Despite these advantages, several limitations remain. First, the GNSS-R data used in this study are limited to observations from FY-3E, FY-3F, and FY-3G satellites. FY-3H, the fourth satellite in the series equipped with a GNSS-R payload, launched in September 2025, is not yet supported by publicly available data products. Consequently, gaps in spatiotemporal coverage may exist, potentially affecting detection performance. Future studies will incorporate FY-3H observations to further enhance coverage and improve detection accuracy. Second, the delay–Doppler map (DDM) characteristics of FY-3 GNSS-R data differ substantially from those of conventional GNSS-R missions. As a result, widely used coherent detection algorithms developed for CYGNSS are not directly applicable. Future work should focus on investigating the coherence properties of FY-3 GNSS-R signals and developing dedicated coherent detection methods tailored to these data.

6. Conclusions

Based on GNSS-R observations from the FY-3 satellites, this study proposes an inland water detection approach combined with the Z-score algorithm. The method was experimentally validated in the Amazon Basin and the Congo Basin using the Esri 10 m Land Cover dataset as reference data. The results demonstrate that specular point reflectivity (SR_sp) achieves overall detection accuracies of 95.39% and 97.38% in the two study areas, respectively, confirming the strong capability of FY-3 GNSS-R observations for inland water detection. Further analysis of different reflectivity representations indicates that reflectivity expressed in decibel (dB) units can detect more small tributaries than reflectivity in linear units when combined with the Z-score algorithm. However, reflectivity in dB units is also more sensitive to noise, which leads to a higher rate of false positives. The comparison among different GNSS constellations shows that the BDS, GPS, and Galileo can all effectively detect the main river channels, although their results contain more noise than those derived from multi-constellation observations. In particular, the significantly smaller amount of reflectometry data from the Galileo constellation limits its capability to detect smaller tributaries. In addition, factors influencing detection performance, including interpolation methods and Z-score threshold selection, are systematically analyzed.

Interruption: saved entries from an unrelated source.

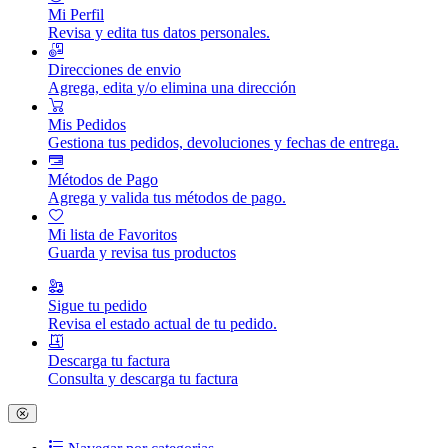
Mi Perfil
Revisa y edita tus datos personales.
Direcciones de envio
Agrega, edita y/o elimina una dirección
Mis Pedidos
Gestiona tus pedidos, devoluciones y fechas de entrega.
Métodos de Pago
Agrega y valida tus métodos de pago.
Mi lista de Favoritos
Guarda y revisa tus productos
Sigue tu pedido
Revisa el estado actual de tu pedido.
Descarga tu factura
Consulta y descarga tu factura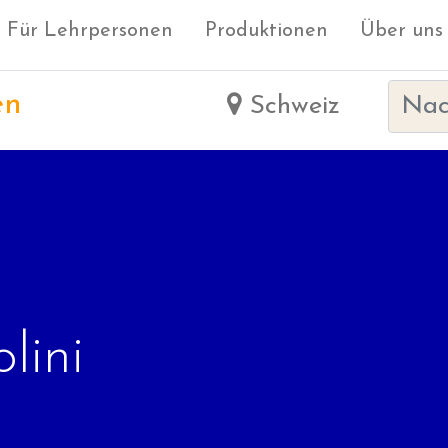
Für Lehrpersonen
Produktionen
Über uns
en
Schweiz
lini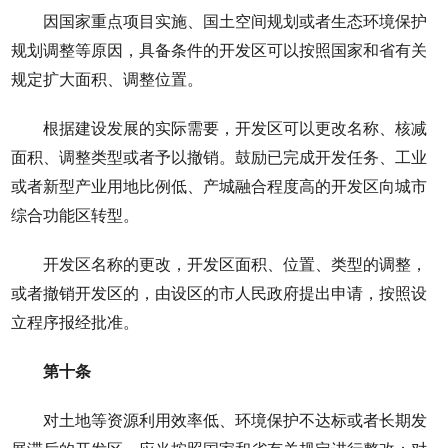
因国家重点项目实施、国土空间规划或者生态环境保护
规划调整等原因，具备条件的开发区可以按照国家和省有关
规定扩大面积、调整位置。
根据建设发展的实际需要，开发区可以更改名称、核减
面积、调整类型或者予以撤销。鼓励已完成开发任务、工业
或者新型产业用地比例低、产城融合程度高的开发区向城市
综合功能区转型。
开发区名称的更改，开发区面积、位置、类型的调整，
或者撤销开发区的，由设区的市人民政府提出申请，按照设
立程序报经批准。
第十条
对土地等资源利用效率低、环境保护不达标或者长期发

This study provides the first systematic assessment of the capability of FY-3 GNSS-R data for inland water body detection. The proposed method does not require auxiliary datasets and relies solely on the reflectivity differences between water and non-water surfaces. In future work, the integration of multi-constellation and multi-system GNSS-R observations, such as those from the CYGNSS and Tianmu-1, is expected to further improve the accuracy and robustness of inland water body detection.